Interaksi obat didefinisikan sebagai modifikasi efek suatu obat akibat dari
obat lain yang diberikan pada awalnya atau diberikan bersamaan, sehingga
keefektifan atau toksisitas satu obat atau lebih menjadi berubah. Seperti pada
interaksi antar obat yang digunakan pada osteoartritis Tramadol dan Celecoxib,
Celecoxib mengurangi efek Tramadol dengan memengaruhi metabolisme
enzim hati CYP2D6 sehingga terjadi penurunan konversi Tramadol menjadi
metabolit aktif. Celecoxib juga berinteraksi dengan Captropil yang biasa
digunakan sebagai obat hipertensi dan dapat meningkatkan toksisitas masing-
masing obat dan menginduksi peningkatan tekanan darah sistolik secara
signifikan. Captropil juga berinteraksi dengan Topotecan yang bisa digunakan
sebagai obat kanker ovarium yang akan berefek. Captopril meningkatkan
tingkat atau efek topotecan oleh p-glikoprotein (MDR1) transporter efflux.

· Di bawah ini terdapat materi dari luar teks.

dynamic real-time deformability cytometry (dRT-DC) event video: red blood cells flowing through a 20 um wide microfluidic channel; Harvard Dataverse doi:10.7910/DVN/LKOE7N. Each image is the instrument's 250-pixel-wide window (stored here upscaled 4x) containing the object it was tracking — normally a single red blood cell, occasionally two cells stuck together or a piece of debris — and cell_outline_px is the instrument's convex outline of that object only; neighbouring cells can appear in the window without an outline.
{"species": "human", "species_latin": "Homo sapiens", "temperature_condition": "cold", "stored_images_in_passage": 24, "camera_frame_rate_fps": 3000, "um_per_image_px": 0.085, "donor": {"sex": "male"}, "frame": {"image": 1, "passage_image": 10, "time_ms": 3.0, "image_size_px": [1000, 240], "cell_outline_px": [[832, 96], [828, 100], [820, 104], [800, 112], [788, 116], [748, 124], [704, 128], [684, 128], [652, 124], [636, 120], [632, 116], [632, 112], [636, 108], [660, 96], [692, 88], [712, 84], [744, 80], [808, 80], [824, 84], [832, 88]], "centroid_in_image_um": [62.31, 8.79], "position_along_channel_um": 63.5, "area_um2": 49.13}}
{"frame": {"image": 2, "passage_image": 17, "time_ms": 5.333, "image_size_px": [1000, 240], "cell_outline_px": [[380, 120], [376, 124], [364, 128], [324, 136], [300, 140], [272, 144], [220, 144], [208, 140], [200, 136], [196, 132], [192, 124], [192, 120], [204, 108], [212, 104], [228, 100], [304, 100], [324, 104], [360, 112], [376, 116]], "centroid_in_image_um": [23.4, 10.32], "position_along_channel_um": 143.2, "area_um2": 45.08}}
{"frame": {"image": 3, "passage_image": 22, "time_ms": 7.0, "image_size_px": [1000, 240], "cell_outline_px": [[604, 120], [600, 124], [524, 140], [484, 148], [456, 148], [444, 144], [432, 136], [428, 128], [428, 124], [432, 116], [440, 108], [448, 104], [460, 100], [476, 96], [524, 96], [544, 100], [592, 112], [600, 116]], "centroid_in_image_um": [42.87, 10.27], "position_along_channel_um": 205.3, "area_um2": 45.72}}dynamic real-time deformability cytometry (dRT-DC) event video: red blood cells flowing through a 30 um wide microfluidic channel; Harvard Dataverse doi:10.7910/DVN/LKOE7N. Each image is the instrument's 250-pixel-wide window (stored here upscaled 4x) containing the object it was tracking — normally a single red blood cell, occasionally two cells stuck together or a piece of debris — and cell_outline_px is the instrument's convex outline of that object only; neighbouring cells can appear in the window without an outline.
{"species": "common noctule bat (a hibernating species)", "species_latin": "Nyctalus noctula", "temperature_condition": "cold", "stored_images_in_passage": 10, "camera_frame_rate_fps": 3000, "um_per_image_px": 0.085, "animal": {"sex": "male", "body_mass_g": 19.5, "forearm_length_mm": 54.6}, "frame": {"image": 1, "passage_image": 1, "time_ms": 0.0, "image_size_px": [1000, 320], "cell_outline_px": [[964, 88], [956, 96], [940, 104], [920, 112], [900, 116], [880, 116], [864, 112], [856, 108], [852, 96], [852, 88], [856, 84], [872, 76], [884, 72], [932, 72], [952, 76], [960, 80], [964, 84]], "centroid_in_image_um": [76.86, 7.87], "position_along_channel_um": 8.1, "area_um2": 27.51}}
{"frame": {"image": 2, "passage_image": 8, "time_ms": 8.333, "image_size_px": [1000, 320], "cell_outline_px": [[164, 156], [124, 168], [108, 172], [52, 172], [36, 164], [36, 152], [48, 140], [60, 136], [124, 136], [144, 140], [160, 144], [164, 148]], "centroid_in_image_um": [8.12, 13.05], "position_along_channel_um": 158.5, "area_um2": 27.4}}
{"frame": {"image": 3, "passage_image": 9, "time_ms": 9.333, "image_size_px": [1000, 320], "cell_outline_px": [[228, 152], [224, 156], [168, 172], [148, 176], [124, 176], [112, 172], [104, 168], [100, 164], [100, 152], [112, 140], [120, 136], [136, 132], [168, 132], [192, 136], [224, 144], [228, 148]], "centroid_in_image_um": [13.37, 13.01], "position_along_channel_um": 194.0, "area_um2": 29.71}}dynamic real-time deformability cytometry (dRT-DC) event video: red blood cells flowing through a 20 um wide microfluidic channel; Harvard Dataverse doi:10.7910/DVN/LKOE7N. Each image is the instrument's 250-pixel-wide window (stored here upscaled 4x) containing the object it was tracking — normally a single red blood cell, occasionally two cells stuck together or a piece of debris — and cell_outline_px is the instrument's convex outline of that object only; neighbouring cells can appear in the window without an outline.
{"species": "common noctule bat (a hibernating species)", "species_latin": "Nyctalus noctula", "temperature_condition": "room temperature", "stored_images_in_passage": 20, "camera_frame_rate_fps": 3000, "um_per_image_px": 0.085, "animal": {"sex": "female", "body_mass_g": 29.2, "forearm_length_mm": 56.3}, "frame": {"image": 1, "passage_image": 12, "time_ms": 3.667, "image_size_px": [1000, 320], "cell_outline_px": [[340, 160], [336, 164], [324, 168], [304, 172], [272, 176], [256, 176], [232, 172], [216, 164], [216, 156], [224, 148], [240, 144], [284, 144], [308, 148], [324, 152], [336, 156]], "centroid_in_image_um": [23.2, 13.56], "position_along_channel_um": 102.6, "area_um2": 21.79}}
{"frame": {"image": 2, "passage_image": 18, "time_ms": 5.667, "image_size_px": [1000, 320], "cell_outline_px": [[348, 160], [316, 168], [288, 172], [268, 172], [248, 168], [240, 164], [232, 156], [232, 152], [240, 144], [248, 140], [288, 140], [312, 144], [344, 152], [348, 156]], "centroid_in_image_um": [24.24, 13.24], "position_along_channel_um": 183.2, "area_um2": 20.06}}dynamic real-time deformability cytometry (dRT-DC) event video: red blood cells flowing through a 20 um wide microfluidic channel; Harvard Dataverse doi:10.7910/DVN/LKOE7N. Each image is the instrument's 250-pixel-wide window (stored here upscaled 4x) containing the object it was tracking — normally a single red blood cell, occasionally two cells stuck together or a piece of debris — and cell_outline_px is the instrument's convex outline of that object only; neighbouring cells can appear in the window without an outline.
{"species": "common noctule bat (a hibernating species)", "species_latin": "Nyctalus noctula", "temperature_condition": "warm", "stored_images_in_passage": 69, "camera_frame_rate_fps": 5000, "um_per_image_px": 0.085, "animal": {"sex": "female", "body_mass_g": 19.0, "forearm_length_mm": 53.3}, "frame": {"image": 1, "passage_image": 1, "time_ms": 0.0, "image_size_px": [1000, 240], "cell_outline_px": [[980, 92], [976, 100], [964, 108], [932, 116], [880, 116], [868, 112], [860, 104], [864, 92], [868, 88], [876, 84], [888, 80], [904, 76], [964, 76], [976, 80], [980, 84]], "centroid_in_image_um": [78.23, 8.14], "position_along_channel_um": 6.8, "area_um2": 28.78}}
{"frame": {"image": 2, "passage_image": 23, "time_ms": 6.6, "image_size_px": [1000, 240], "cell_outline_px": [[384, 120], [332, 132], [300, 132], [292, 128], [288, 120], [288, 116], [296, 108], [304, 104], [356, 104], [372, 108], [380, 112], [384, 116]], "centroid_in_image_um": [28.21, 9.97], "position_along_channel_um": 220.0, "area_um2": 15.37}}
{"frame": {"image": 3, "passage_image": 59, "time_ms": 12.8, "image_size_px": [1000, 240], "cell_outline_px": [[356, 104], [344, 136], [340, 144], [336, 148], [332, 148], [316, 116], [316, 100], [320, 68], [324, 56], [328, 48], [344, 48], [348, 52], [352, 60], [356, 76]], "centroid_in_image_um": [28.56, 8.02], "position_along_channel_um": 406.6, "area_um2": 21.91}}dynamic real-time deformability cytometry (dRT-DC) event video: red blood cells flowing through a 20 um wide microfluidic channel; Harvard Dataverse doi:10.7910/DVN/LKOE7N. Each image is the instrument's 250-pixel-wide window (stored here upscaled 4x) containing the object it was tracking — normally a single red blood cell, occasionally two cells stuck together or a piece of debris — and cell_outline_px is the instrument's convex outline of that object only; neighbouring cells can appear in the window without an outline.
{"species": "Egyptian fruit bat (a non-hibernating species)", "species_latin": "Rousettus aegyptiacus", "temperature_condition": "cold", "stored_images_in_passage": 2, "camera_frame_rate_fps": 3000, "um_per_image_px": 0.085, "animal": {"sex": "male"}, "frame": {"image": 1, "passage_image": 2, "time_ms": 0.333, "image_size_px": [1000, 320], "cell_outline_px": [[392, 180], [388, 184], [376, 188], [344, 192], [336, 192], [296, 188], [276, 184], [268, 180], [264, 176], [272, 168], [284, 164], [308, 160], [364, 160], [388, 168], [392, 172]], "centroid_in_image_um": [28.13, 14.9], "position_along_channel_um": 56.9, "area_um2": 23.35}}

Interaksi obat dapat disebabkan oleh berbagai mekanisme yaitu interaksi secara
farmasetik atau dapat disebut inkompatibilitas, interaksi secara farmakokinetik
(perubahan pengiriman obat ke tempat kerjanya) dan interaksi secara farmakodinamik
(modifikasi dari respons target obat).